*Information supplied*
□ □ □ □ □
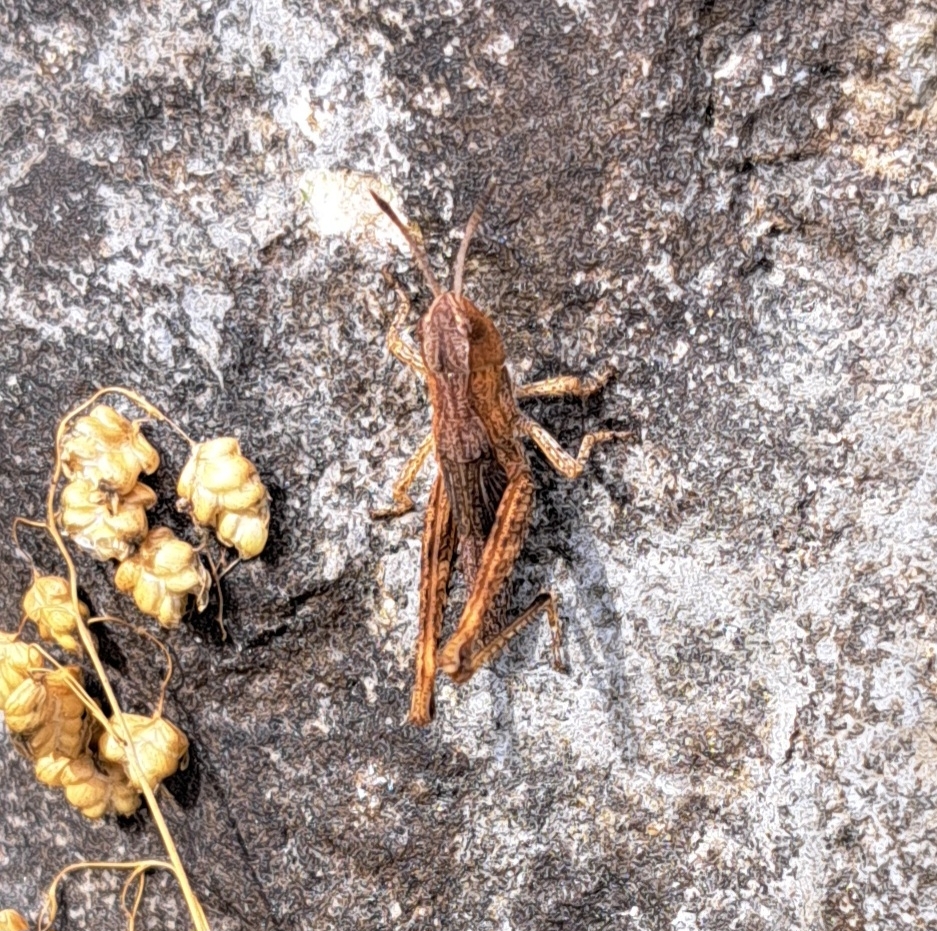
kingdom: Animalia
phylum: Arthropoda
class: Insecta
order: Orthoptera
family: Acrididae
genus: Gomphocerippus
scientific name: Gomphocerippus rufus
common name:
□ □ □ □ □
*Short task*
Could you copy every line of text from the items above word for word, leaving out the pictures?

*Final result*
kingdom: Animalia
phylum: Arthropoda
class: Insecta
order: Orthoptera
family: Acrididae
genus: Gomphocerippus
scientific name: Gomphocerippus rufus
common name:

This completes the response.